### AVAILABLE RECORDS
◇ ◇ ◇ ◇ ◇

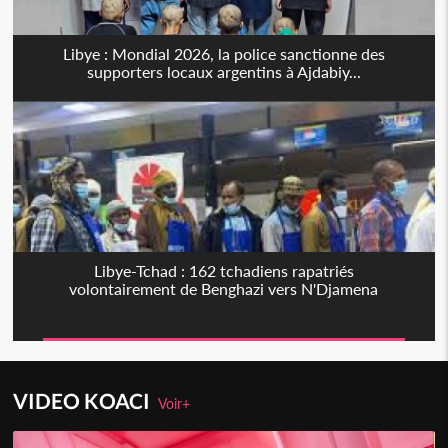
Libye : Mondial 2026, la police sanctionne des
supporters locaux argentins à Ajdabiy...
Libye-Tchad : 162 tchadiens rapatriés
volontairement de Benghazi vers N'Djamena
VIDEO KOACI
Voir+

◇ ◇ ◇ ◇ ◇

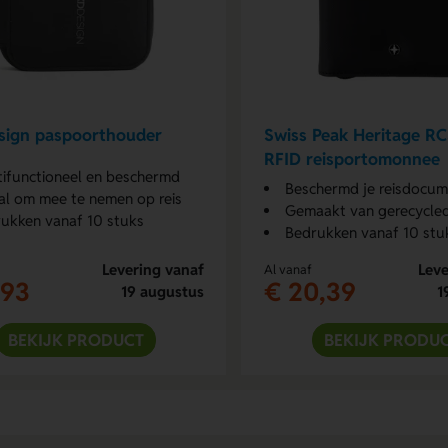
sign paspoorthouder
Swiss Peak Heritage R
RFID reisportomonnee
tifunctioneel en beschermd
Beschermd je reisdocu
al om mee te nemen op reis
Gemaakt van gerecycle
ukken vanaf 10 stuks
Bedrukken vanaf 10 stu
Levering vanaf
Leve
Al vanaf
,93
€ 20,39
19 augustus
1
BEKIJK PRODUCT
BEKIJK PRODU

◇ ◇ ◇ ◇ ◇

Gather every line of the material above that contains the string "Libye". Case counts, so match capital and lowercase letters precisely.

Libye : Mondial 2026, la police sanctionne des
Libye-Tchad : 162 tchadiens rapatriés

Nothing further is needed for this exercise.